- 課題一覧
a – 以下に示すブラームスのパガニーニ変奏曲についての文章から、「ブラームスはシューマンの作品」から「4番イ短調からとられている。」までの部分を、両端の語句も含めて一字一句違えずに引用してください。
b – 以下に示すブラームスのパガニーニ変奏曲についての文章の続きを、最後の文の後から書き継いでください。

- 提示文
------
ブラームスはシューマンの作品3と作品10、リストの〈パガニーニの主題による練習曲〉の先例をみるにつけ、自分もそういう練習曲をつくってみようとも考えていた。そこに、このタウジヒが、パガニーニの主題による華やかな変奏曲をかかないか、とブラームスに提案したことが、作曲の動機となった。
この作品35の変奏曲は、各14の変奏からなる2冊のものとなっており、合計28の変奏がある。各変奏ごとに演奏技巧上の問題をつぎつぎと提示しており、技巧的に至難ともいえる練習曲である。ブラームスは、この曲に、「精巧な指のためのピアノの練習曲」と記した。主題は2冊ともパガニーニの無伴奏ヴァイオリンのためのカプリス第24番イ短調からとられている。
リストの弟子、ローゼンタールがこの曲を演奏するようになったとき、リストは、「このブラームスの曲は、自分のよりよい」と言った。しかし、さらにつづけて、「だが自分のはこれよりも10年以上も前につくられているのだ」と付け加えることも忘れなかった。
------
- データセットのレコード

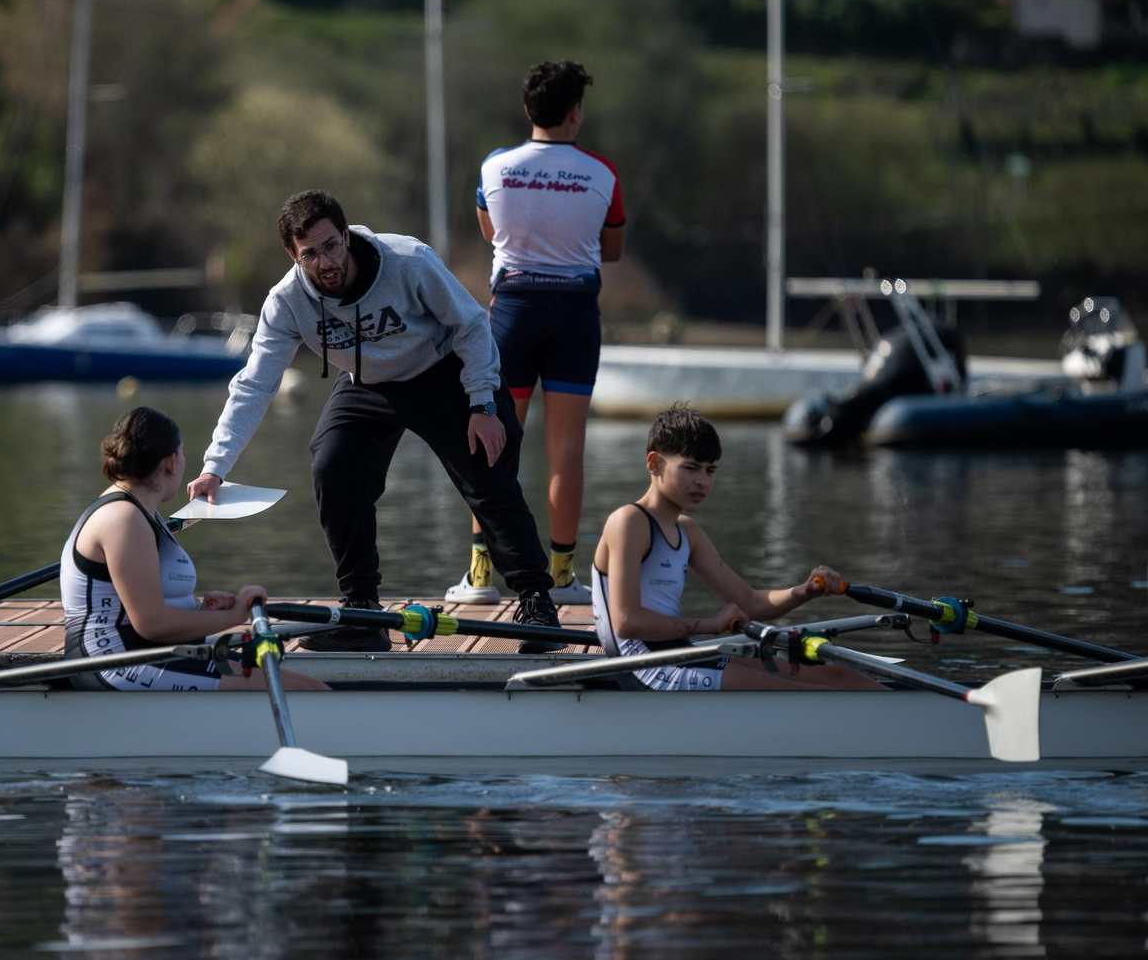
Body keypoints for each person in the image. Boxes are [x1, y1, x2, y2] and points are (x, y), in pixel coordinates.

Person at [187, 190, 566, 655]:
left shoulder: (408, 260)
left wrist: (483, 405)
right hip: (366, 381)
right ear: (292, 254)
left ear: (346, 235)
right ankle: (362, 611)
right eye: (310, 254)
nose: (325, 262)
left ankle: (536, 601)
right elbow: (254, 385)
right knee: (332, 465)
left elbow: (471, 325)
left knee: (487, 470)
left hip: (443, 370)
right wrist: (215, 466)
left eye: (331, 246)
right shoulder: (286, 302)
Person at [449, 60, 625, 609]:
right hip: (575, 316)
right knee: (566, 452)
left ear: (527, 108)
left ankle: (480, 576)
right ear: (576, 113)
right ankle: (562, 576)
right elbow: (612, 249)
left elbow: (490, 233)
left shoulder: (495, 166)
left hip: (513, 314)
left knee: (492, 444)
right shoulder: (602, 172)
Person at [590, 405, 884, 691]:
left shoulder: (687, 532)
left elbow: (751, 602)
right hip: (646, 671)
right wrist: (709, 625)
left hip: (680, 656)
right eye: (691, 468)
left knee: (840, 677)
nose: (703, 481)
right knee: (819, 693)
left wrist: (804, 591)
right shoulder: (629, 522)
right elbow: (627, 622)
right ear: (654, 464)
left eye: (710, 470)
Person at [64, 407, 328, 692]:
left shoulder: (140, 512)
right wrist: (235, 615)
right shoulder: (122, 519)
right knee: (303, 693)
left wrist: (201, 609)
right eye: (183, 453)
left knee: (314, 688)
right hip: (112, 663)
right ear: (171, 462)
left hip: (148, 652)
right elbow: (151, 623)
------
- 期待される出力
a –
ブラームスはシューマンの作品3と作品10、リストの〈パガニーニの主題による練習曲〉の先例をみるにつけ、自分もそういう練習曲をつくってみようとも考えていた。そこに、このタウジヒが、パガニーニの主題による華やかな変奏曲をかかないか、とブラームスに提案したことが、作曲の動機となった。
この作品35の変奏曲は、各14の変奏からなる2冊のものとなっており、合計28の変奏がある。各変奏ごとに演奏技巧上の問題をつぎつぎと提示しており、技巧的に至難ともいえる練習曲である。ブラームスは、この曲に、「精巧な指のためのピアノの練習曲」と記した。主題は2冊ともパガニーニの無伴奏ヴァイオリンのためのカプリス第24番イ短調からとられている。

b –
また、ローゼンタールが、これら28曲は続けて演奏されるべきものかどうかブラームスに問うたところ、ブラームスは「第一冊のあと休みをとればよい。しかしそれでも聴衆が満足していないようであれば、次の第二冊に移ればよい」と冗談を言ったということである。
初演は、チューリヒで1865年11月、ブラームス自身によって行われ、また、1867年3月、ベルリンでタウジヒが演奏を行った。また、作品は、ブラームスの弟子、エリーザベト・シュトックハウゼンに献呈されている。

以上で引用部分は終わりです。